-------- Supplied data --------

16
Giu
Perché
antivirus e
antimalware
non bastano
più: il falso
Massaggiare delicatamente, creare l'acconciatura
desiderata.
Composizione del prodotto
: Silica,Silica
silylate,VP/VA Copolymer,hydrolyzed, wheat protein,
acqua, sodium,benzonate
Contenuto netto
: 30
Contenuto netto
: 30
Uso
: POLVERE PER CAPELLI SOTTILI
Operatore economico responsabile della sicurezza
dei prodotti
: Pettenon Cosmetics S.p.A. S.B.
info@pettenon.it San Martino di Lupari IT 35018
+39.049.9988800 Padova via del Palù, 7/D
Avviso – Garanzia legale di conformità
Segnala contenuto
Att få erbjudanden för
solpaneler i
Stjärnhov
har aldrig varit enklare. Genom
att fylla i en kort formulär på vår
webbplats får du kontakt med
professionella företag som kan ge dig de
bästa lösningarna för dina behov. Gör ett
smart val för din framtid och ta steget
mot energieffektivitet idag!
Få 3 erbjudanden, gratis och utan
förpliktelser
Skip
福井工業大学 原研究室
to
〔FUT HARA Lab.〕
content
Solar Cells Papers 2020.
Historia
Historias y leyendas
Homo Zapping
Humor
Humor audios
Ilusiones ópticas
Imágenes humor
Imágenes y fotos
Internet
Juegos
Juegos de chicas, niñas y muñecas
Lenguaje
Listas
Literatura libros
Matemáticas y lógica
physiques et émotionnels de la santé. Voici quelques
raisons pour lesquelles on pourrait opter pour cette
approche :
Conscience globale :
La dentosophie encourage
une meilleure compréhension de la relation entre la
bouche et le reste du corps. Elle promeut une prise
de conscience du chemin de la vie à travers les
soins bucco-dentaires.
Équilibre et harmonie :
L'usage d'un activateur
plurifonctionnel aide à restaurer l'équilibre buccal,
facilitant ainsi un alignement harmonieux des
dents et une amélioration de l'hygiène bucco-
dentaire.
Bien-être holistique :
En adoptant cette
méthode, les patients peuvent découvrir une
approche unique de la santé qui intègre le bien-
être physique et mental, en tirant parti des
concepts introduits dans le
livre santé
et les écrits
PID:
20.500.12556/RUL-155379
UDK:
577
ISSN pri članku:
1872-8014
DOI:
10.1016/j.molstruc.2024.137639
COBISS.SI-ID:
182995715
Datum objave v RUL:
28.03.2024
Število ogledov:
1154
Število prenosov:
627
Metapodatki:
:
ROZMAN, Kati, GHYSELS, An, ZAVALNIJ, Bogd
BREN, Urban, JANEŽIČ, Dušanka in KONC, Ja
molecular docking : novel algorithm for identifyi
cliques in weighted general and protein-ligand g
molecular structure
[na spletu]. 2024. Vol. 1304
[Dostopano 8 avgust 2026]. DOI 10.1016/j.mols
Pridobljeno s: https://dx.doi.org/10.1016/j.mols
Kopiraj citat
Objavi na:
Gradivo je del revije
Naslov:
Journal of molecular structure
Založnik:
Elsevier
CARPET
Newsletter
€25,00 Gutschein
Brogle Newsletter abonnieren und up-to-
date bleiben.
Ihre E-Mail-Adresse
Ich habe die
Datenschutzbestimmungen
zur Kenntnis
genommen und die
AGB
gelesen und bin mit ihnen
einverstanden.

--------

» Problem
Set down the full listing a second time, exactly as given.

» Solution for this task
16
Giu
Perché
antivirus e
antimalware
non bastano
più: il falso
Massaggiare delicatamente, creare l'acconciatura
desiderata.
Composizione del prodotto
: Silica,Silica
silylate,VP/VA Copolymer,hydrolyzed, wheat protein,
acqua, sodium,benzonate
Contenuto netto
: 30
Contenuto netto
: 30
Uso
: POLVERE PER CAPELLI SOTTILI
Operatore economico responsabile della sicurezza
dei prodotti
: Pettenon Cosmetics S.p.A. S.B.
info@pettenon.it San Martino di Lupari IT 35018
+39.049.9988800 Padova via del Palù, 7/D
Avviso – Garanzia legale di conformità
Segnala contenuto
Att få erbjudanden för
solpaneler i
Stjärnhov
har aldrig varit enklare. Genom
att fylla i en kort formulär på vår
webbplats får du kontakt med
professionella företag som kan ge dig de
bästa lösningarna för dina behov. Gör ett
smart val för din framtid och ta steget
mot energieffektivitet idag!
Få 3 erbjudanden, gratis och utan
förpliktelser
Skip
福井工業大学 原研究室
to
〔FUT HARA Lab.〕
content
Solar Cells Papers 2020.
Historia
Historias y leyendas
Homo Zapping
Humor
Humor audios
Ilusiones ópticas
Imágenes humor
Imágenes y fotos
Internet
Juegos
Juegos de chicas, niñas y muñecas
Lenguaje
Listas
Literatura libros
Matemáticas y lógica
physiques et émotionnels de la santé. Voici quelques
raisons pour lesquelles on pourrait opter pour cette
approche :
Conscience globale :
La dentosophie encourage
une meilleure compréhension de la relation entre la
bouche et le reste du corps. Elle promeut une prise
de conscience du chemin de la vie à travers les
soins bucco-dentaires.
Équilibre et harmonie :
L'usage d'un activateur
plurifonctionnel aide à restaurer l'équilibre buccal,
facilitant ainsi un alignement harmonieux des
dents et une amélioration de l'hygiène bucco-
dentaire.
Bien-être holistique :
En adoptant cette
méthode, les patients peuvent découvrir une
approche unique de la santé qui intègre le bien-
être physique et mental, en tirant parti des
concepts introduits dans le
livre santé
et les écrits
PID:
20.500.12556/RUL-155379
UDK:
577
ISSN pri članku:
1872-8014
DOI:
10.1016/j.molstruc.2024.137639
COBISS.SI-ID:
182995715
Datum objave v RUL:
28.03.2024
Število ogledov:
1154
Število prenosov:
627
Metapodatki:
:
ROZMAN, Kati, GHYSELS, An, ZAVALNIJ, Bogd
BREN, Urban, JANEŽIČ, Dušanka in KONC, Ja
molecular docking : novel algorithm for identifyi
cliques in weighted general and protein-ligand g
molecular structure
[na spletu]. 2024. Vol. 1304
[Dostopano 8 avgust 2026]. DOI 10.1016/j.mols
Pridobljeno s: https://dx.doi.org/10.1016/j.mols
Kopiraj citat
Objavi na:
Gradivo je del revije
Naslov:
Journal of molecular structure
Založnik:
Elsevier
CARPET
Newsletter
€25,00 Gutschein
Brogle Newsletter abonnieren und up-to-
date bleiben.
Ihre E-Mail-Adresse
Ich habe die
Datenschutzbestimmungen
zur Kenntnis
genommen und die
AGB
gelesen und bin mit ihnen
einverstanden.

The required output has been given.